A strong signal or lots of noise? A review of evidence to determine whether our risk management methods work in practice. Dr Adam Hulme. Despite its recognised importance, the reliability and validity of human factors and safety science methods is rarely examined. This presentation will report on two recent world-first studies that tested the reliability and validity of risk assessment (STAMP-STPA, EAST-BL, Net-HARMS) and accident analysis (AcciMap, STAMP-CAST, AcciNet) methods.

Beyond human-vehicle interaction: Identifying the system-wide risks to the safe introduction of advanced automated vehicles. Associate Professor Gemma Read. We often think of risks associated with vehicle automation in terms of sharp end failures such as software bugs, hardware breakdowns or human back-up drivers ‘failing to maintain situation awareness’. This presentation will demonstrate the benefits of understanding the wider risks across the road transport system, including in design, testing and maintenance, in addition to operation, especially given the difficulties predicting the specific technologies and use cases likely to emerge.

The Quest for the Ring: redesigning the layout for all control rooms of the future. Prof Neville A Stanton Layout of control rooms in submarines has largely remained unchanged, despite advancements in technology.  This presentation reports on a series of studies that show the benefits of the control room ring.  It will be argued that this configuration will benefit to all control rooms, as it encourages communication between operators.

UPLOADS: A unified industry approach to incident reporting and learning for risk management. Lauren Coventon. UPLOADS is an online incident reporting and learning system used within the Led Outdoor Activity Industry.  In this presentation we will demonstrate how UPLOADS is used by industry stakeholders to collect and analyse data about incidents and near misses to identify trends and develop risk management strategies. 

Frequent and fatal: Managing the risk of natural hazards in our urban environments. Dr Nicholas Stevens. Our cities and towns face a range of increasingly frequent and severe natural disasters as the climate changes. Floods, fires, droughts, storms, cyclones and heatwaves are but a few of these natural hazards.

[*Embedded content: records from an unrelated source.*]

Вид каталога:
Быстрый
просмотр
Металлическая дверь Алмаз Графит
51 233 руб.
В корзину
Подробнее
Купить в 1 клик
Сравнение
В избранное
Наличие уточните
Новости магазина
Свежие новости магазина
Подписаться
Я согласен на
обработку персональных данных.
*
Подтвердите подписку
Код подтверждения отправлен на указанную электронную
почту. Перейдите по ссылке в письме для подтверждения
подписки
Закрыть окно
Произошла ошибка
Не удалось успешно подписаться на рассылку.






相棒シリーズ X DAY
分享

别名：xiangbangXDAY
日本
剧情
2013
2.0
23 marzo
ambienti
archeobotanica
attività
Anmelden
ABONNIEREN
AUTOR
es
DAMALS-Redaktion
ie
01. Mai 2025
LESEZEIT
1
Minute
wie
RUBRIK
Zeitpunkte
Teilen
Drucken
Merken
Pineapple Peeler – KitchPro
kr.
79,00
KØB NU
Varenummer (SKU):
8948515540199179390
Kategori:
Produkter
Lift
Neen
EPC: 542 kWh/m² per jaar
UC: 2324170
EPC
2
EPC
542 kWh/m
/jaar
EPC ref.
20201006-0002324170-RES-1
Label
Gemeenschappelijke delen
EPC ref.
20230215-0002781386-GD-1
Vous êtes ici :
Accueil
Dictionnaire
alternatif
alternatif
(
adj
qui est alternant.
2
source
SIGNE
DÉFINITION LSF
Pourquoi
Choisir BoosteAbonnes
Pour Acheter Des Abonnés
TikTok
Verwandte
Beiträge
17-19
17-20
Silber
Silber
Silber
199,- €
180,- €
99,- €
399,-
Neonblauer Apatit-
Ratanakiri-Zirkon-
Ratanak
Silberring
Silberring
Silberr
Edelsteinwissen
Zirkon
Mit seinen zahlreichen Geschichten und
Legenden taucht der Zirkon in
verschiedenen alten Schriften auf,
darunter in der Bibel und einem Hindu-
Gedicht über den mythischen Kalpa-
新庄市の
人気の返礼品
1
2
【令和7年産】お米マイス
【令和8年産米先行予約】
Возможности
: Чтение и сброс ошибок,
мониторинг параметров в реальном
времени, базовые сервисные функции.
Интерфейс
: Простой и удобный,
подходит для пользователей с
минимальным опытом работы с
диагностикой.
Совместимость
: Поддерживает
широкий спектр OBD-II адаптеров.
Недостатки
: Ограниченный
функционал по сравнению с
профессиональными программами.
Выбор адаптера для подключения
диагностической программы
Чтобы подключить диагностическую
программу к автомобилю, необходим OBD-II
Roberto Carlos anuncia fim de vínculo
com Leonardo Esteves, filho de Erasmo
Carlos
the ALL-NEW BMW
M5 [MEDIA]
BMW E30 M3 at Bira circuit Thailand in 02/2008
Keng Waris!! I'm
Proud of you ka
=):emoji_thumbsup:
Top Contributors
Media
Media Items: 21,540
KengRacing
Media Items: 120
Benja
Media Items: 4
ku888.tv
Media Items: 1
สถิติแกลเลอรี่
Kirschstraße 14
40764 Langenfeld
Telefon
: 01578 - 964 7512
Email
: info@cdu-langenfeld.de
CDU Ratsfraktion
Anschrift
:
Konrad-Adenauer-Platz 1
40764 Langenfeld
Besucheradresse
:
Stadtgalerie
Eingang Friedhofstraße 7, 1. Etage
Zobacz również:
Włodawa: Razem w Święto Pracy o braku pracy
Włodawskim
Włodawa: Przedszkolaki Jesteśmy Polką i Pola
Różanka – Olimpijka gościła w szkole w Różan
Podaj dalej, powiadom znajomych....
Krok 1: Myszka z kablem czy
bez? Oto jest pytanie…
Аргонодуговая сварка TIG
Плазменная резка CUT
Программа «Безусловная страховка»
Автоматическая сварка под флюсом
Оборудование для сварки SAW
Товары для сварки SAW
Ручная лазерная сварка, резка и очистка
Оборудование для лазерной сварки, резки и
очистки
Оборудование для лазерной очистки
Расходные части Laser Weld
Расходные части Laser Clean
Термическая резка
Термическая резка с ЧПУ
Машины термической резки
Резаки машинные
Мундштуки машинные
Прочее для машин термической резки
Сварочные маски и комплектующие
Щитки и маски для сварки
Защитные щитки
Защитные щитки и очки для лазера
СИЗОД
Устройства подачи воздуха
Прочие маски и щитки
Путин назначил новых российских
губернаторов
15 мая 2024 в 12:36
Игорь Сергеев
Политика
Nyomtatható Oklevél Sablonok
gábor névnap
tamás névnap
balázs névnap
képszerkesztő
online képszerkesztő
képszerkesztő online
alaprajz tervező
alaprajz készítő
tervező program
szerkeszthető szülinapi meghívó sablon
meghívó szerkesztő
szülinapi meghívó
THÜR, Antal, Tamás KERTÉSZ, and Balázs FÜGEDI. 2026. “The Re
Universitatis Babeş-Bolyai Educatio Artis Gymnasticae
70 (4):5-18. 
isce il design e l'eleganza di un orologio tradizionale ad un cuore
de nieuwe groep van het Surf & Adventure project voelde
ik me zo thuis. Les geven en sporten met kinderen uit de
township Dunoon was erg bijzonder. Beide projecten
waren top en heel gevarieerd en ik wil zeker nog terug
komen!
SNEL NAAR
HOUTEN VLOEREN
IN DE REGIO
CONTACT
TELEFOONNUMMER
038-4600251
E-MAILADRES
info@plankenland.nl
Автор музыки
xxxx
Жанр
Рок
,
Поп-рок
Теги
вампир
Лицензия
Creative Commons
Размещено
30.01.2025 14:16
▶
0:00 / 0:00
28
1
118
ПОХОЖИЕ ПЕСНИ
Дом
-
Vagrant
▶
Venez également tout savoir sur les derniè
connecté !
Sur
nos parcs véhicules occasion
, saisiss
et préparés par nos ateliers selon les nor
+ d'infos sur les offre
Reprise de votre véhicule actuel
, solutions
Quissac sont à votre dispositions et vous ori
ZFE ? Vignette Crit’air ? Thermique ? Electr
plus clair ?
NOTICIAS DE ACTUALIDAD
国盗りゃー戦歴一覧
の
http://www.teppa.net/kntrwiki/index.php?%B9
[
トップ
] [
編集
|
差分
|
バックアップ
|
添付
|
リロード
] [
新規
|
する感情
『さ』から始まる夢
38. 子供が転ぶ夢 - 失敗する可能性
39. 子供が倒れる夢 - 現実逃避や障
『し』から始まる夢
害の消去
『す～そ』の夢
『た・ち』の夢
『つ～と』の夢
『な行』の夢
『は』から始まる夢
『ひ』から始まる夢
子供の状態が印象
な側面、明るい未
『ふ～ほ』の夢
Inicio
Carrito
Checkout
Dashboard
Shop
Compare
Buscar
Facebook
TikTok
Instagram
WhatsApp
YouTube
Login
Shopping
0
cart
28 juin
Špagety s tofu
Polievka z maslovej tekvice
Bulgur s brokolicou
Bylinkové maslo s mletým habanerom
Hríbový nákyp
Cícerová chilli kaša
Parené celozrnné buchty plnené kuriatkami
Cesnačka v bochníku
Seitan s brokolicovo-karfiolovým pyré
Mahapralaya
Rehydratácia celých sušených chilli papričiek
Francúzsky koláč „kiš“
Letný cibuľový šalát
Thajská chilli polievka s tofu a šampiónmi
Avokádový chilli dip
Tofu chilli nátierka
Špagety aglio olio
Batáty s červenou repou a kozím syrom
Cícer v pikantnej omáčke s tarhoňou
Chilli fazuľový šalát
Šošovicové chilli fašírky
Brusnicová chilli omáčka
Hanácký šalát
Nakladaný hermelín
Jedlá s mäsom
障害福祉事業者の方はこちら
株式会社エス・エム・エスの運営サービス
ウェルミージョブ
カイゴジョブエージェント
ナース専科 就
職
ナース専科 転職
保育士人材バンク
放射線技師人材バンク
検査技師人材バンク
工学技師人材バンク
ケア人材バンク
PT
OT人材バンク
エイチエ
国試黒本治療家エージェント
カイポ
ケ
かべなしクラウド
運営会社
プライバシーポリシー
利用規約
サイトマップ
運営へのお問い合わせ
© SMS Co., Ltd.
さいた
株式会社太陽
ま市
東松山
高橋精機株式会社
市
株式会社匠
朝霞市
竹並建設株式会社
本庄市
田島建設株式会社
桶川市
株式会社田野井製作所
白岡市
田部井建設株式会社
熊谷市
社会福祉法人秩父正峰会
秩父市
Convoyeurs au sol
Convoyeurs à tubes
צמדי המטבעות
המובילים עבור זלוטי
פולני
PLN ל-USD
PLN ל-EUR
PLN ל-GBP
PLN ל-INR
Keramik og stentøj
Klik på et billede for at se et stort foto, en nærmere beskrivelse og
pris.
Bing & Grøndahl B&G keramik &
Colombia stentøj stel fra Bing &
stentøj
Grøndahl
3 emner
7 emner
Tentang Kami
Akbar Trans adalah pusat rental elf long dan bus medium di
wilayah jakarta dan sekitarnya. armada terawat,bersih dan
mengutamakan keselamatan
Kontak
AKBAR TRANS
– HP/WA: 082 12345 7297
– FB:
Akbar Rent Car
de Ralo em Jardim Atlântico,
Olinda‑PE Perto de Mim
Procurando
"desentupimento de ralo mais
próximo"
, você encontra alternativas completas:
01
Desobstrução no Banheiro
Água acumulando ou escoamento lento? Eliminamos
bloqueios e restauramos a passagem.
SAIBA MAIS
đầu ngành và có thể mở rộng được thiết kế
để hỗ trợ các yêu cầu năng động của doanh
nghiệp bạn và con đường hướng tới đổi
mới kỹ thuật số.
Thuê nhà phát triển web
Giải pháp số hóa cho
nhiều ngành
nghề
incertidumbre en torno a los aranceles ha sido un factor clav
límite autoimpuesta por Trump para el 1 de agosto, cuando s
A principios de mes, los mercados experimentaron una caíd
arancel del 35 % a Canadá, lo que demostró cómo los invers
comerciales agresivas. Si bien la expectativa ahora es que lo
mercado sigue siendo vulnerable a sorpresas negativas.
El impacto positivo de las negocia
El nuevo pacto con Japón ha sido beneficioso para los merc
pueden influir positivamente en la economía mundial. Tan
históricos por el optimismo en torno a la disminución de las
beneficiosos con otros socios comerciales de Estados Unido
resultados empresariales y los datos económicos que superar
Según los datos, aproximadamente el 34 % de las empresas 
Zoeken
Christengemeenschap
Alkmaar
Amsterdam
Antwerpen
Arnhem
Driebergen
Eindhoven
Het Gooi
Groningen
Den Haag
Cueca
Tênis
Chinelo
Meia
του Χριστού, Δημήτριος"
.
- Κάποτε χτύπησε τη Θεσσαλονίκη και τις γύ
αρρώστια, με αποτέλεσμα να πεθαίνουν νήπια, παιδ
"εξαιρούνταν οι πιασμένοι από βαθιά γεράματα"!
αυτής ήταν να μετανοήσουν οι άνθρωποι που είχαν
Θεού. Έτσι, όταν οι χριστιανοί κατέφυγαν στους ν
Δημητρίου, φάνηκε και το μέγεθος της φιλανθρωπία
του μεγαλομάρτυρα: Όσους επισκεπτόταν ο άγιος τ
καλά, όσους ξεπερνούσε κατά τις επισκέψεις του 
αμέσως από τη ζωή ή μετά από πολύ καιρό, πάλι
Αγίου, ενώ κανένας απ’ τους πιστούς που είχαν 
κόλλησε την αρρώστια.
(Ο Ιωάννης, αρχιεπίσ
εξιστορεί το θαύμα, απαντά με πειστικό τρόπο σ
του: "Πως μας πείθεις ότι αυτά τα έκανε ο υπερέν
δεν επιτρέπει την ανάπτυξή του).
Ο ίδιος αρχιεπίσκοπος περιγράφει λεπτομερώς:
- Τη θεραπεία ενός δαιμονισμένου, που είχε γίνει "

Our urban environments and infrastructures are not designed to withstand the anticipated impacts. HFE and systems thinking offers new insights for managing the risk, and for the planning and design of more resilient urban systems.  

Controlling the uncontrollable: Managing the risks associated with artificial general intelligence. Dr Scott McLean. Artificial General intelligence (AGI) offers enormous benefits for humanity, yet it also poses great risk. Human Factors and Ergonomics (HFE) has a crucial role to play in the conception, design, and operation to ensure safe and efficient AGI systems. This presentation will discuss critical gaps in the knowledge base around the risks associated with AGI and how systems HFE methods can be used to enhance risk management in future technologies.

Endgame: Human Factors and the management of existential threats. Professor Paul Salmon
Globally there are a set of wicked problems that represent significant and even existential threats to humanity. Human Factors and Ergonomics (HFE) has a critical role to play in responding to these threats; however, however, there is little evidence that the science of HFE is being considered in current response efforts. This presentation will discuss two recent case studies involving the application of systems HFE methods for global risk management purposes.